Mesons are made up of a quark and an anti-quark. All mesons are unstable. Pions are the lightest mesons and
there are three versions with different electric charges: plus, minus and neutral. Kaons are heaver and more
unstable and you get different ones like plus, minus and neutral kaons. Mesons interact with baryons via the
strong interaction.
Leptons are fundamental particles and they do not feel the strong interaction force. The only way they can
interact with other particles is via the weak interaction, gravity and the electromagnetic force if they are
charged.
Electrons are stable and there are two other leptons. The two other leptons are muons and taus and they are
unstable and are just like heavier electrons. Muons and taus eventually decay into ordinary electrons. The 3
leptons have their own neutrino and have zero mass or electric charge.
Neutrons decay into protons.
Anti particles .
Antiparticles were predicted before they were discovered by Paul Dirac. Every particle has an antiparticle with
the same mass but an opposite charge. Even neutrinos have antiparticles called anti neutrinos.
When energy is converted into mass you have to make equal amounts of matter and antimatter.
If an extra proton is created, there has to be an antiproton. This is called pair production.
The opposite of pair production is annihilation. This is when a particle meets its antiparticle and all the mass in
the reaction turns to energy.
Mesons are their own antiparticles.
Quarks.
Quarks are fundamental particles.

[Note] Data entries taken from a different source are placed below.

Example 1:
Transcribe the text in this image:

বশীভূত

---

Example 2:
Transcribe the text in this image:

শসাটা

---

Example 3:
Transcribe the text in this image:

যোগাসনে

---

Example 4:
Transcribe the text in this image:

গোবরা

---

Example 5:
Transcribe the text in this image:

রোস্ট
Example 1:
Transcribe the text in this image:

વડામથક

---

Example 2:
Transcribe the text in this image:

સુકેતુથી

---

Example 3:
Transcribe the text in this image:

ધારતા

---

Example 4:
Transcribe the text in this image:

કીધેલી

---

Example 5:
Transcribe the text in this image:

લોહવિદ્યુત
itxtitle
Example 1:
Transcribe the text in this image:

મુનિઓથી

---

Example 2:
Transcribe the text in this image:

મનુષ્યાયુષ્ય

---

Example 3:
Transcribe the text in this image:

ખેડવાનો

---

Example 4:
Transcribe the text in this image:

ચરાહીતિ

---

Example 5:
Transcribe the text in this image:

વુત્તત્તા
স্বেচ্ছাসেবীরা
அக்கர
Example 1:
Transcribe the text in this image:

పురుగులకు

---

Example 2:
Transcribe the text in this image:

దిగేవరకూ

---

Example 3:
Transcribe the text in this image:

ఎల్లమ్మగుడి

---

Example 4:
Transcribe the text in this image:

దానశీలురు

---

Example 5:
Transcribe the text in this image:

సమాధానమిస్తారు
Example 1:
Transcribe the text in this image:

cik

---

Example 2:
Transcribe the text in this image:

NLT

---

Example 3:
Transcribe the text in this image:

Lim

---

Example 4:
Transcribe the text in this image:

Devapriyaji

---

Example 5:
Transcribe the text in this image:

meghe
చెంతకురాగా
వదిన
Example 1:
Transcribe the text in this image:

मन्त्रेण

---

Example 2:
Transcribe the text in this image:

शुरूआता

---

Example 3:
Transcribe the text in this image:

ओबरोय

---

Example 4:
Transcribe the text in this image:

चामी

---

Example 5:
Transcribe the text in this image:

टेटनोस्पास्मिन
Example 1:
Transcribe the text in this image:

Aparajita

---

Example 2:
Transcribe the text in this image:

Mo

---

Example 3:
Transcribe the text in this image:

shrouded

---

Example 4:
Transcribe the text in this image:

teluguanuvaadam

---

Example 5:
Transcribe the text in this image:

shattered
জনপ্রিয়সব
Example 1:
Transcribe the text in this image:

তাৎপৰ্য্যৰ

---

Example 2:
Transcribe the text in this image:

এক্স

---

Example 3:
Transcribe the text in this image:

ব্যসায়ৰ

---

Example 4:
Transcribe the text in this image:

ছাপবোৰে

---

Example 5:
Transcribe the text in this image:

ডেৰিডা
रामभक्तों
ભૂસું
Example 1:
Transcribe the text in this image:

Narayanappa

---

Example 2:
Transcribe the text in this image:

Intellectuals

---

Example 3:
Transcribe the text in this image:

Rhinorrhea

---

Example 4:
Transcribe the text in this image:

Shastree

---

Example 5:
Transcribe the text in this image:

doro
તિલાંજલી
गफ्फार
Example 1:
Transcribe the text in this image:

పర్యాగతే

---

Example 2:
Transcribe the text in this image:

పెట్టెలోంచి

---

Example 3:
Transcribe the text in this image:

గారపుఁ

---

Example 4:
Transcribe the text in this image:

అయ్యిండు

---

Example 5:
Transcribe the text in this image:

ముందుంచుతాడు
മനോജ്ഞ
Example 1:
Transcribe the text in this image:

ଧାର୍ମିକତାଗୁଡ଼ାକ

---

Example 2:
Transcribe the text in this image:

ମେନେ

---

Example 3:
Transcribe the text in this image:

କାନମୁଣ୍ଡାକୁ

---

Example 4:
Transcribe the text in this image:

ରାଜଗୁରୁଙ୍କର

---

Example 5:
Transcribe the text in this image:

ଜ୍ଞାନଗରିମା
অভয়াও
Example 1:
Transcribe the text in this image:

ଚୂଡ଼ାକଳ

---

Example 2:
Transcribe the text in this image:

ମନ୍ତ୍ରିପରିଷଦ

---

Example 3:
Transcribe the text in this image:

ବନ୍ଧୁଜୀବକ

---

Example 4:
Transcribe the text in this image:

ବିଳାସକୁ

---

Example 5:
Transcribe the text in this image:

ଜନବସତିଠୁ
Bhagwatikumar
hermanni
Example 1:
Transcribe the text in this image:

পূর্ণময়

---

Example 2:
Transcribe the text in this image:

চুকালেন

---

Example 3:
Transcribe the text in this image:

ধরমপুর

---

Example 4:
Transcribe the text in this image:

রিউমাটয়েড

There are three types of quarks.
Up quarks have a plus two thirds charge.
Down quarks have a charge of minus a third.
A strange quark has a charge of minus a third.
There are three other types of quarks.
A top quark has a charge of plus two thirds.

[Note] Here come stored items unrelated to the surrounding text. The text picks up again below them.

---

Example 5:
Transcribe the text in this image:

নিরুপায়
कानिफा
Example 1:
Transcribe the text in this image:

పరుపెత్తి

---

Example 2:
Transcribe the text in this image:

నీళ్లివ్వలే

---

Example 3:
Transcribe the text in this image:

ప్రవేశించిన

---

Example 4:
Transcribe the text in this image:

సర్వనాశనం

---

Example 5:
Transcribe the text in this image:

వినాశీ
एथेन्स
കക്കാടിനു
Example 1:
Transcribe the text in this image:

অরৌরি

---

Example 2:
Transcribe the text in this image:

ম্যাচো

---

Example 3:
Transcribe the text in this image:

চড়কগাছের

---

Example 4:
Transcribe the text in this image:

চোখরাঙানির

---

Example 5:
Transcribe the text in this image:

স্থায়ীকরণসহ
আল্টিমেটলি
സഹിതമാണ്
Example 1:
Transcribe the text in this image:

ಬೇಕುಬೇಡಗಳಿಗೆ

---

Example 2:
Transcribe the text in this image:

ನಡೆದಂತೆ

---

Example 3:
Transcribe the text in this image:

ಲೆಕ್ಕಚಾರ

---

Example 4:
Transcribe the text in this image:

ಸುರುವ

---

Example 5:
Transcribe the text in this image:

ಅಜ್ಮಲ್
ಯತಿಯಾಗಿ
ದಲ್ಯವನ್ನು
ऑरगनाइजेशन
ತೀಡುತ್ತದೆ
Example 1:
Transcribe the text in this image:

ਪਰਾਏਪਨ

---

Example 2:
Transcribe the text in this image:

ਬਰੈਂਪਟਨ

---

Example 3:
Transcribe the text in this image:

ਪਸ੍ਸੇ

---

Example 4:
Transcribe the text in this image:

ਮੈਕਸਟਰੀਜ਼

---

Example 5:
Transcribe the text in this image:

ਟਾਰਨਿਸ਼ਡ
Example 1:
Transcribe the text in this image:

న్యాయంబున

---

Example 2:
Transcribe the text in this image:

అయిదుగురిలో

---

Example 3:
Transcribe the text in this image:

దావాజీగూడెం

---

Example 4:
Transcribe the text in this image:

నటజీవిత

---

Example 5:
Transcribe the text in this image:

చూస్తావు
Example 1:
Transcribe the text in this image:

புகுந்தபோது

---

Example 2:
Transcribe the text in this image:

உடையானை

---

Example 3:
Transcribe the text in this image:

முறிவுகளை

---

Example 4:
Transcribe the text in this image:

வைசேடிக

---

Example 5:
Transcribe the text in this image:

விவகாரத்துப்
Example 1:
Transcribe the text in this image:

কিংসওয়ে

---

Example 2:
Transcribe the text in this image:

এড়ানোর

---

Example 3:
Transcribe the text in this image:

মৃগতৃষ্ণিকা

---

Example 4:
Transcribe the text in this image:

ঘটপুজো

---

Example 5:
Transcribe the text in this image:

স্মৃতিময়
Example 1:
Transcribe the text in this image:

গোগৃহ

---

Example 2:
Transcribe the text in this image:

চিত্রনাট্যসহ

A bottom quark has a charge of minus a third.
A charm quark has a charge of plus two thirds.
Pions are made up of up, down, anti up and anti down, whereas Kaons have strangeness as well.
It is not possible to get a quark by itself – this is called quark confinement.
There are five properties conserved in particle reactions. Total charge, baryon number, mass energy,
momentums and lepton number are conserved. In lepton number each of the three types of lepton have to be
conserved separately.
Detecting Particles.
When a charged particle passes through a substance it causes ionisation, leaving a trail of ions.
There are two types of particle detectors which only show up charged particles.
Cloud chambers work using a super cooled vapour. The ions left by particles make the vapour condense and
you get vapour trails.
Heavy, short tracks mean lots of ionisation so those will be alpha particles. Fainter long tracks are beta
particles.
Bubble chambers work by hydrogen being kept as a liquid above its normal boiling point by putting it under
pressure. If the pressure is suddenly reduced, bubbles of gas will form in the places where there is a trail of
ions.
A charged particle in a magnetic field will experience a force making the particle follow a curved track. The
radius of the curved track is equal to momentum divided by magnetic field strength times the charge on the
particle.
Positive and negative particles curve in other ways which can be worked out using Fleming’s left hand rule.
You see spirals because interactions with the detector decrease the energy and therefore momentum.
Neutral particles only show up when they decay.
Cloud and bubble chambers are no longer used. Detectors used give out electrical signals that are sent straight
to a computer.
Key equations.
Density is equal to mass divided by volume.